Les discussions vont toujours bon train, vendredi 3 juillet au soir. Et à Marseille, toutes les hyptohèses étant possibles, un nouveau rebondissement se produit en début de soirée. Lisette Narducci, ex-Radicale de gauche ralliée en 2014 à Jean-Claude Gaudin et élue en 2020 sur les listes du dissident LR Bruno Gilles, fait part de son ralliement à… Samia Ghali. 

“Nous avons aujourd’hui une chance historique d’unifier le nord, le centre et le sud de Marseille pour qu’elle devienne enfin une et indivisible”, tweete la maire des 2e et 3e arrondissements qui estime que les deux femmes “partagent depuis des années les mêmes valeurs” et sont “confrontées aux mêmes difficultés sur leurs territoires respectifs”

Un ralliement reçu avec enthousiasme par la sénatrice de Marseille. “Ensemble, nous allons contribuer à rendre notre ville et nos quartiers plus justes et plus égalitaires”, tweete Samia Ghali en réponse. Mais cette alliance pèsera-t-elle au final dans la désignation du maire ? Difficile de faire un pronostic, ce retour vers la gauche de Lisette Narducci brouille encore un peu plus les cartes mais renforce le rôle clé de Samia Ghali dans l’élection. 
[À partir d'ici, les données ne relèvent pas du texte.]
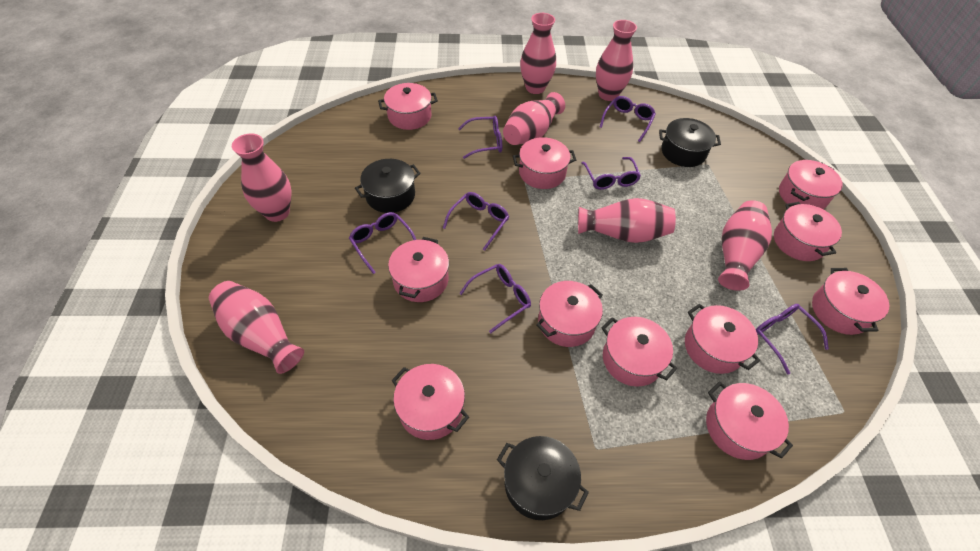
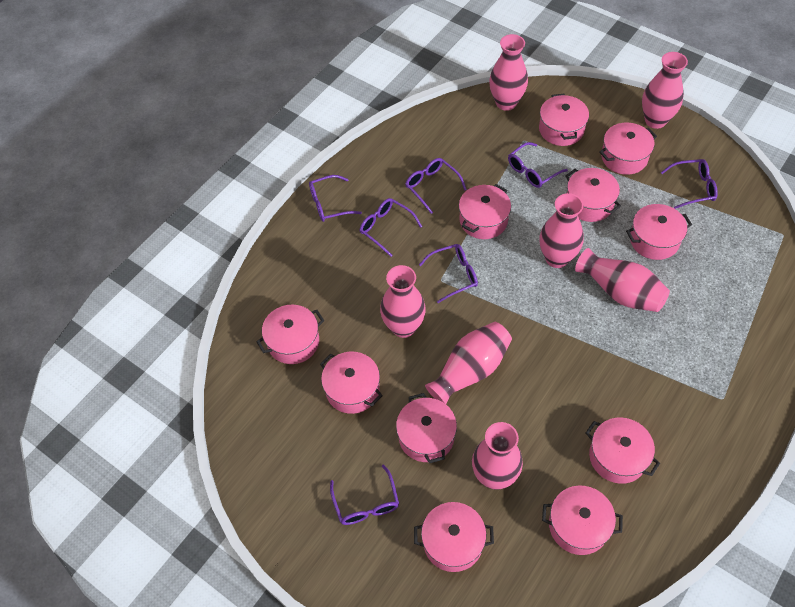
black pot: [355,159,421,213] [497,436,589,520] [659,118,721,167] = 3 -> none = 0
Cette dernière a revendiqué sa liberté de vote samedi au conseil municipal après le “refus incompréhensible” de Michèle Rubirola, la candidate de l’union de la gauche, d’accepter sa demande d’être première adjointe. Dans un communiqué posté sur Twitter, Samia Ghali dénonce “un mépris insupportable à l’égard des quartiers nord et populaires de notre ville”.
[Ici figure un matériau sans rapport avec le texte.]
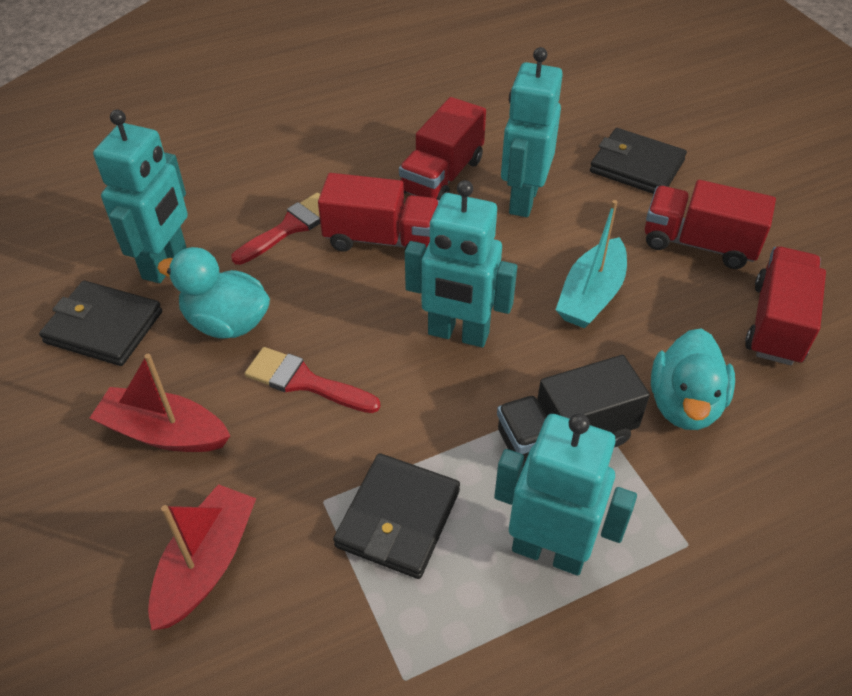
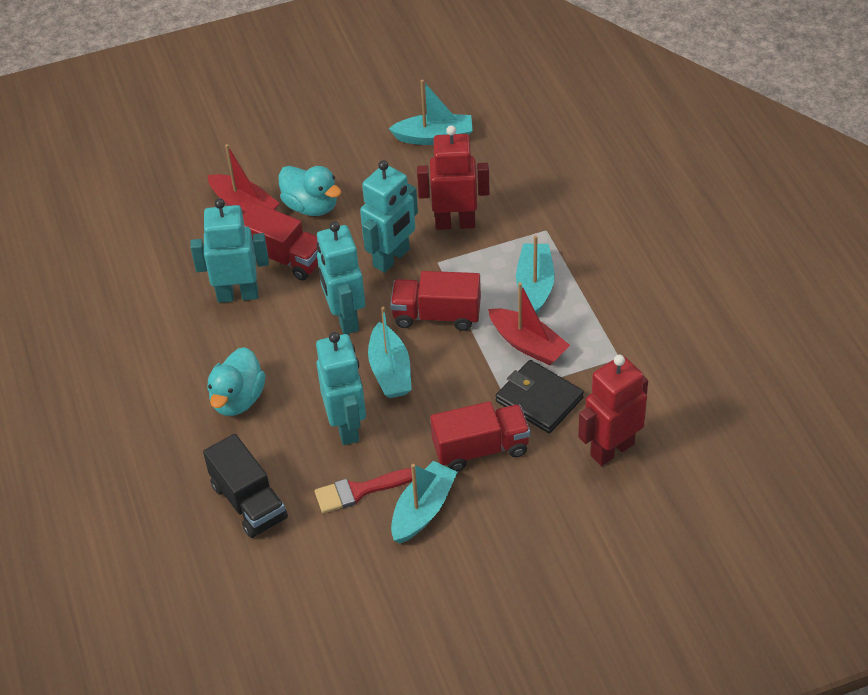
black wallet: [39,281,162,366] [333,453,460,579] [590,128,687,194] = 3 -> [496,360,584,433] = 1
red brush: [231,193,320,265] [245,347,381,413] = 2 -> [314,468,412,513] = 1
red robot: none = 0 -> [417,125,490,230] [578,355,648,466] = 2
red truck: [318,173,439,252] [399,97,486,201] [645,180,776,269] [745,246,826,365] = 4 -> [243,202,318,281] [390,271,481,331] [430,401,530,471] = 3
turquoise boat: [556,200,627,328] = 1 -> [368,307,412,398] [388,80,473,145] [391,461,457,543] [516,235,555,314] = 4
Acte 7. Le dénouement dans l’urne ou devant un tribunal ? 

Le dénouement de cette semaine rocambolesque se joue samedi 4 juillet, lors du vote à bulletin secret pendant la première session du conseil municipal. Et tous les scénarios restent envisageables : une victoire du Printemps marseillais ou une victoire arrachée par les Républicains, qu’ils soient épaulés par le Rassemblement national et d’autres conseillers municipaux dissidents, ou qu’ils l’emportent à “la prime au doyen” en cas d’égalité…

Mais ce vote pourrait ne pas signer la fin de la saga municipale marseillaise. Trois candidats ont déposé vendredi des recours au tribunal administratif dénonçant des irrégularités et des fraudes dans deux secteurs remportés par les Républicains, indique vendredi 3 juillet France 3 Provence Alpes Côte d’Azur

Le premier est signé Stéphane Ravier, du RN. En cause, des soupçons de fraude éveillés par “l’analyse des signatures dans les cahiers d’émargement” qui aurait révélé “près de 500 paraphes différents entre les deux tours pour les mêmes électeurs” dans le 7e secteur (13e et 14e arrondissements), indique le RN dans un communiqué. Le parti évoque également “900 bulletins nuls” qui auraient été “comptabilisés le 28 juin, contre un peu plus de 200 dans chacun des autres secteurs de Marseille”.

Les deux autres portent sur l’élection dans le 6e secteur (11e et 12e arrondissements). Yannick Ohanessian, candidat du Printemps marseillais devancé de 352 voix dimanche par le maire LR sortant Julien Ravier, a expliqué qu’il contestait, avec cinq de ses colistiers, le résultat du second tour, “compte tenu du climat délétère incompatible avec l’ordre public, […] de la transgression systématique aux nombreuses règles de fond et de formeJulien Ravier est au cœur d’une enquête du parquet de Marseille, ouverte mi-juin, pour des soupçons de fraude aux procurations et de “faux et usages de faux”, révélés par France 2. Une affaire pour laquelle Pascal Chamassian, candidat LREM, a également déposé un recours.